Berbeda dengan daerah yang dekat dengan ibukota sangat terawat dan
diperhatian oleh pemerintah seperti jalan yang berlubang sedikit saja akan
ada upaya pembetulan jalan kembali, penerangan jalan yang mati atau
rusak akan ada upaya pembenahan. Pemerintah belum berlaku adil
sehingga rakyat Indonesia belum bisa merasakan kesejahteraan
sepenuhnya.
Menurut Aristoteles tujuan negara yang ketiga adalah kebahagiaan
yang disebut leisure time atau waktu luang untuk membangun kedalaman
jiwa manusia. Rakyat Indonesia terlalu disibukkan dengan pekerjaan
sehingga tidak memiliki waktu luang untuk memahami diri sendiri
sehingga banyak penyakit yang timbul sebelum waktunya. Berbeda
dengan negara tetangga, walaupun disibukkan dengan pekerjaan tetapi
masih memiliki waktu luang untuk memahami diri sendiri. Setiap
perusahaan memberikan waktu luang para pekerjanya untuk berlibur dan
membiayainya. Dengan berlibur atau waktu luang tersebut pekerja akan
lebih bersemangat dan terhindar dari stres yang berlebihan sehingga
sumber daya manusia dapat berkembang dengan baik. Berbeda dengan
Indonesia, pekerja tidak ada waktu luang sehingga berakibat pada stres
yang berlebih dan sumber daya manusia tidak dapat berkembang dengan
baik.
Menurut Aristoteles tujuan negara yang keempat adalah
kebahagiaan atau eudaemonia yaitu merealisasi keutamaan atau kebaikan
(virtues). Seseorang tidak akan hidup bahagia jika memiliki moral yang
buruk. Ada orang yang memiliki kekayaan yang melimpah tetapi moralnya
buruk seperti melakukan korupsi tetapi dalam menjalani hidup sebenarnya
tidak bahagia karena akan terjerat kuasa hukum. Jika rakyat Indonesia bisa
berbuat kebaikan tanpa adanya kecurangan maka hidupnya akan bahagia.
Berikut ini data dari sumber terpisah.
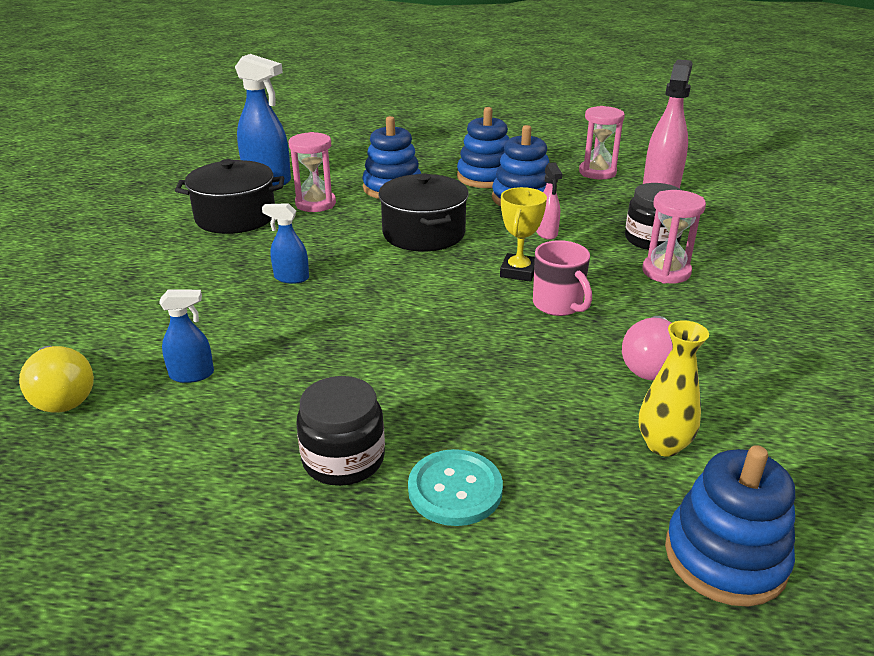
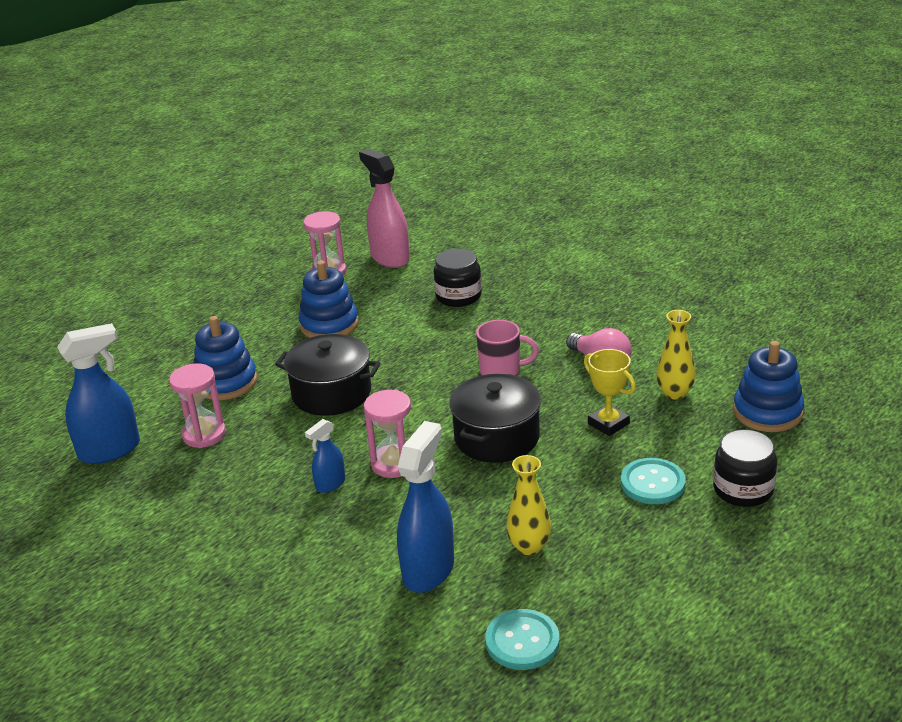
camera: 55 degrees left, 0 degrees up
(62, 396) = (395, 648): yellow light bulb -> none
(95, 480) = (522, 641): none -> turquoise button
(192, 374) = (428, 570): blue spray bottle -> blue spray bottle, size x1.90
(235, 217) = (173, 490): black pot -> black pot (497, 437)
(266, 428) = (529, 546): none -> yellow vase
(343, 459) = (590, 520): black jar -> black jar (743, 489)
(485, 177) = (267, 327): blue stacking toy -> none
(518, 272) = (440, 370): yellow trophy -> yellow trophy (608, 423)
(546, 233) = (398, 336): pink spray bottle -> none
(666, 272) = (506, 310): pink hourglass -> pink hourglass (393, 464)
Selain itu salah satu tujuan negara akan tercapai.

9
4. PENUTUP
Legitimasi dan tujuan negara merupakan satu kesatuan yang harus
dilaksanakan dan diwujudkan untuk membangun negara agar dapat bersaing
dengan negara tetangga. Memilih kepala negara juga harus didasarkan pada
legitimasi dan pemimpin negara harus berusaha untuk membentuk strategi agar
negara Indonesia mampu mewujudkan tujuan negara dan rakyat Indonesia bisa
sejahtera dan bahagia.

DAFTAR PUSTAKA

Buku – buku
Dewantara, Agustinus W. 2017. Diskursus Filsafat Pancasila Dewasa Ini.
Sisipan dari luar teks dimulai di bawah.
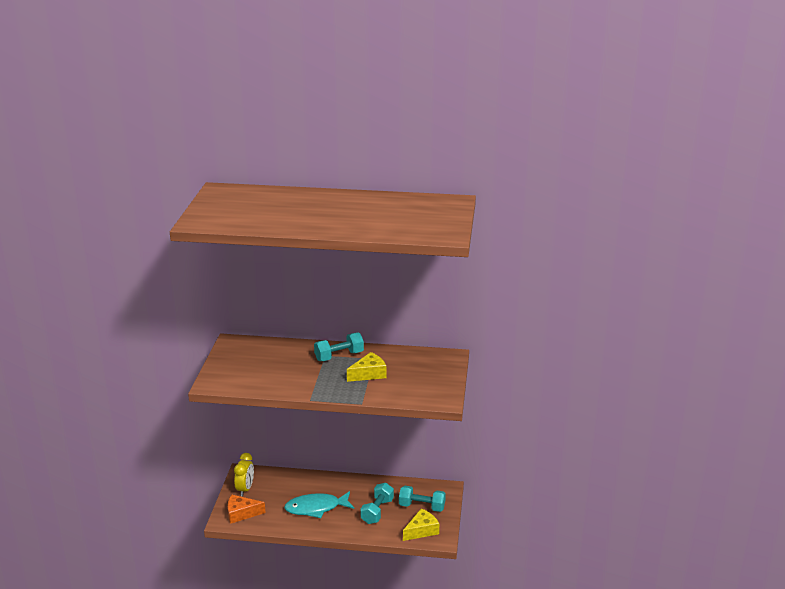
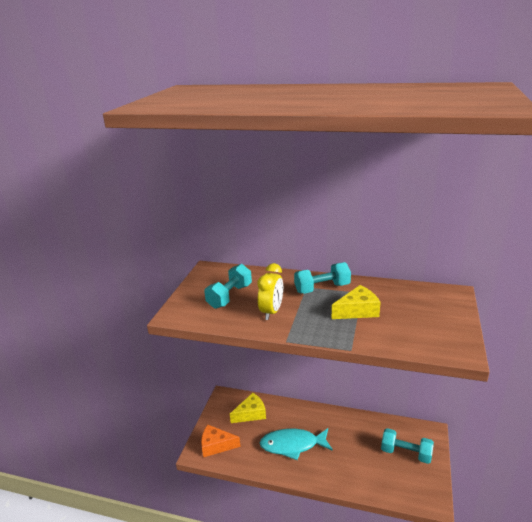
camera: 10 degrees right, 0 degrees up
(245, 489) = (224, 416): yellow clock -> yellow clock (271, 312)
(377, 511) = (357, 455): turquoise dumbbell -> turquoise dumbbell (229, 296)
(421, 530) = (409, 486): yellow cheese -> yellow cheese (251, 413)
Yogyakarta: PT. Kanisius Yogyakarta.

Jurnal
Dewantara, A. (2017). Diskursus Filsafat Pancasila Dewasa Ini.
Dewantara, A. (2018). Pancasila Dan Multikulturalisme Indonesia.
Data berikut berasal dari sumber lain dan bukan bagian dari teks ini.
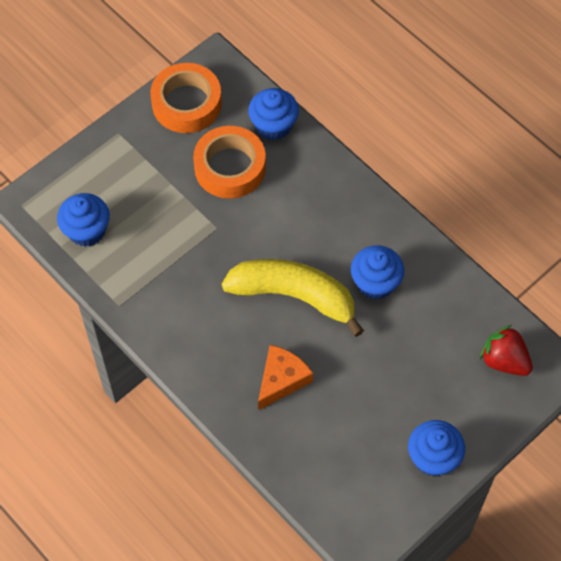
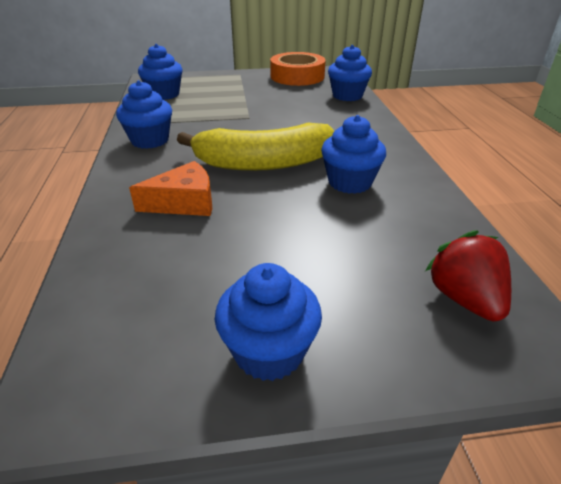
camera: 35 degrees right, 25 degrees down
(169, 320) = (150, 140): none -> blue cupcake
(230, 167) = (294, 100): orange tape -> none
(294, 296) = (263, 163): yellow banana -> yellow banana turned 120 degrees clockwise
Dewantara, A. (2017). Filsafat Moral (Pergumulan Etis Keseharian Hidup
Manusia).
Dewantara, A. W. (2017). Alangkah hebatnya negara gotong royong: Indonesia
dalam kacamata Soekarno. PT Kanisius.
Dewantara, A. W. (2015). Pancasila Sebagai Pondasi Pendidikan Agama Di
Indonesia. CIVIS, 5(1/Januari).
DEWANTARA, A. W. (2016). GOTONG-ROYONG MENURUT SOEKARNO
DALAM PERSPEKTIF AKSIOLOGI MAX SCHELER, DAN
SUMBANGANNYA BAGI NASIONALISME INDONESIA (Doctoral
dissertation, Universitas Gadjah Mada).